Source: https://github.com/prometheus/prometheus
Visit prometheus.io for the full documentation, examples and guides.
Prometheus, a Cloud Native Computing Foundation project, is a systems and service monitoring system. It collects metrics from configured targets at given intervals, evaluates rule expressions, displays the results, and can trigger alerts if some condition is observed to be true.
Prometheus' main distinguishing features as compared to other monitoring systems are:
- a multi-dimensional data model (timeseries defined by metric name and set of key/value dimensions)
- a flexible query language to leverage this dimensionality
- no dependency on distributed storage; single server nodes are autonomous
- timeseries collection happens via a pull model over HTTP
- pushing timeseries is supported via an intermediary gateway
- targets are discovered via service discovery or static configuration
- multiple modes of graphing and dashboarding support
- support for hierarchical and horizontal federation
The following diagram shows the general architectural overview of Prometheus:
Starting with OpenShift 3.11, Prometheus is installed by default to monitor the OpenShift cluster (depicted in the diagram below on the left side: Kubernetes Prometheus deployment). This installation is managed by the "Cluster Monitoring Operator" and not intended to be customized (we will do it anyway).
To monitor applications or define custom Prometheus configurations, the Tech Preview feature Operator Lifecycle Manager (OLM) can be used to install the Prometheus Operator which in turn allows to define Prometheus instances (depicted in the diagram below on the right side: Service Prometheus deployment). These instances are fully customizable with the use of Custom Ressource Definitions (CRD).
(source: https://sysdig.com/blog/kubernetes-monitoring-prometheus-operator-part3/)
https://github.com/openshift/cluster-monitoring-operator/tree/release-3.11
https://docs.openshift.com/container-platform/3.11/install_config/prometheus_cluster_monitoring.html
From OpenShift 3.11 onwards, the CMO is installed per default. To customize the installation you can set the following variables in inventory (small cluster)

# Stored records

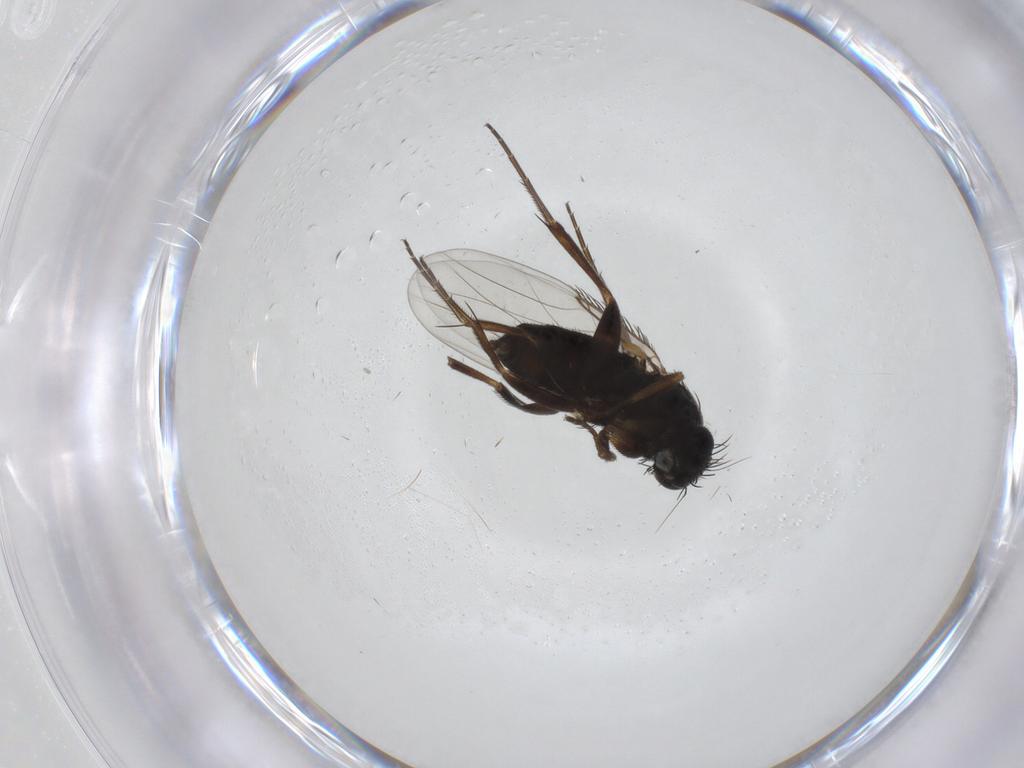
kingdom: Animalia
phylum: Arthropoda
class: Insecta
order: Diptera
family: Phoridae
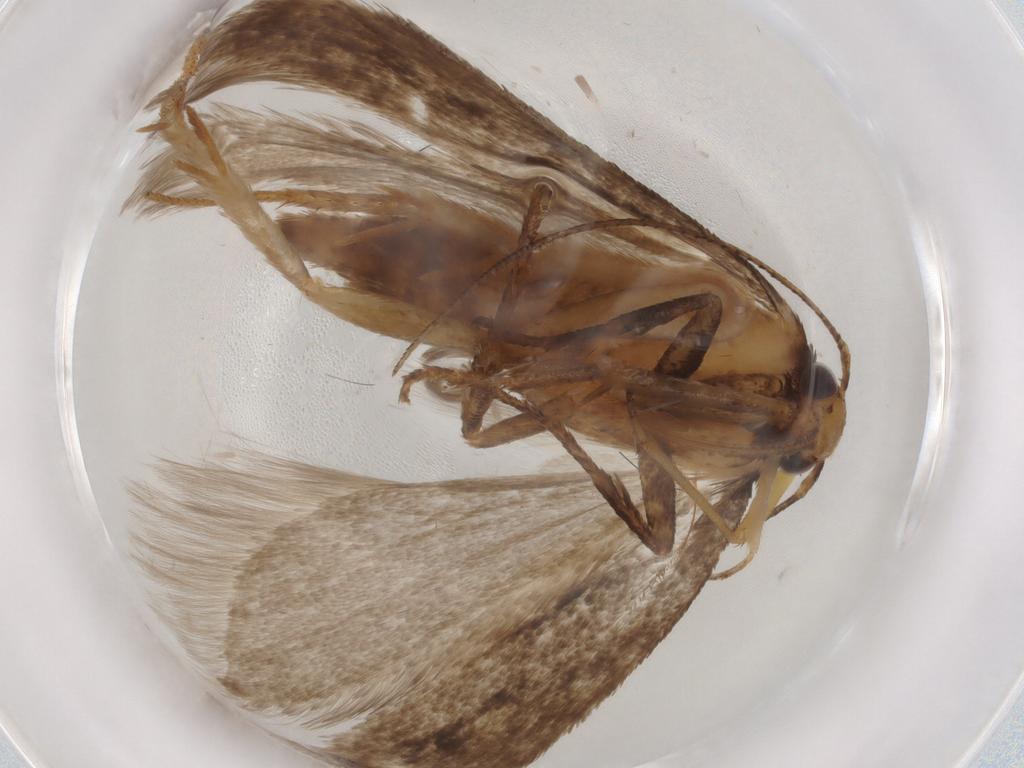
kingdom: Animalia
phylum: Arthropoda
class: Insecta
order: Lepidoptera
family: Gelechiidae
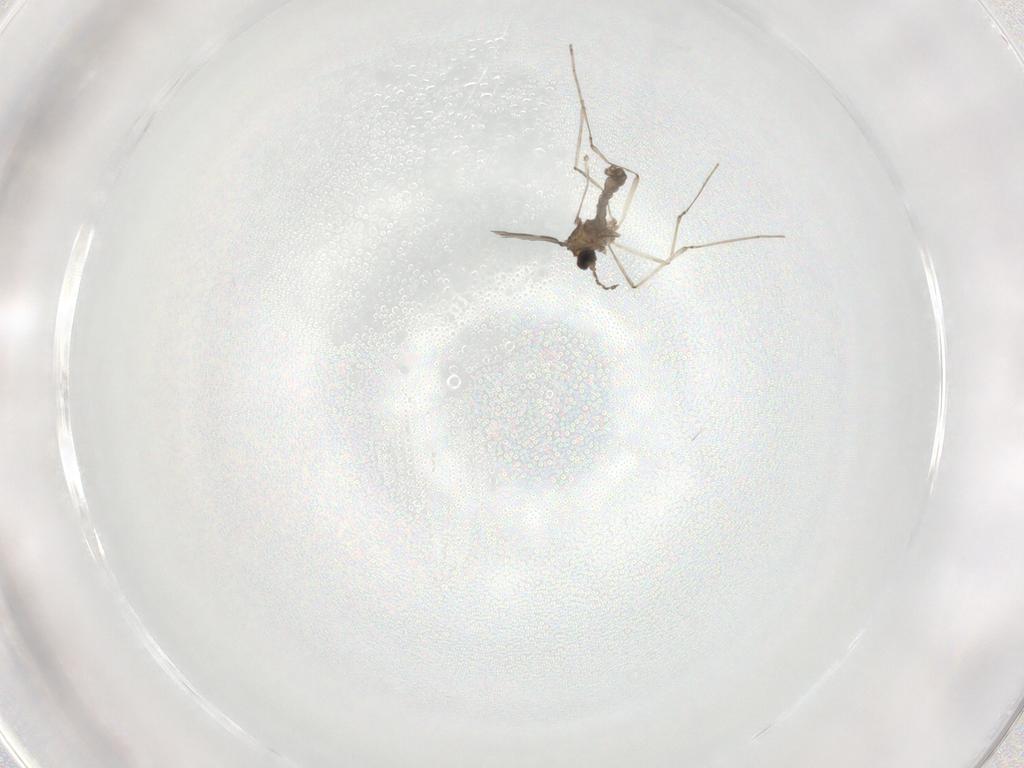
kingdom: Animalia
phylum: Arthropoda
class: Insecta
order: Diptera
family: Cecidomyiidae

# Given problem A
List every feature that the Prometheus text gives as distinguishing Prometheus from other monitoring systems.
# Given problem B
According to the Prometheus text, which component manages the Prometheus installation that monitors the OpenShift cluster by default?
# Given problem C
Turn the paragraph of the Prometheus text that begins "Prometheus, a Cloud Native Computing Foundation project" into a short list.
Use only the Prometheus text, not the rows.

# Task output A
- a multi-dimensional data model (timeseries defined by metric name and set of key/value dimensions)
- a flexible query language to leverage this dimensionality
- no dependency on distributed storage; single server nodes are autonomous
- timeseries collection happens via a pull model over HTTP
- pushing timeseries is supported via an intermediary gateway
- targets are discovered via service discovery or static configuration
- multiple modes of graphing and dashboarding support
- support for hierarchical and horizontal federation

# Task output B
The "Cluster Monitoring Operator" manages it.

# Task output C
- Prometheus is a systems and service monitoring system and a Cloud Native Computing Foundation project.
- It collects metrics from configured targets at given intervals.
- It evaluates rule expressions and displays the results.
- It can trigger alerts when some condition is observed to be true.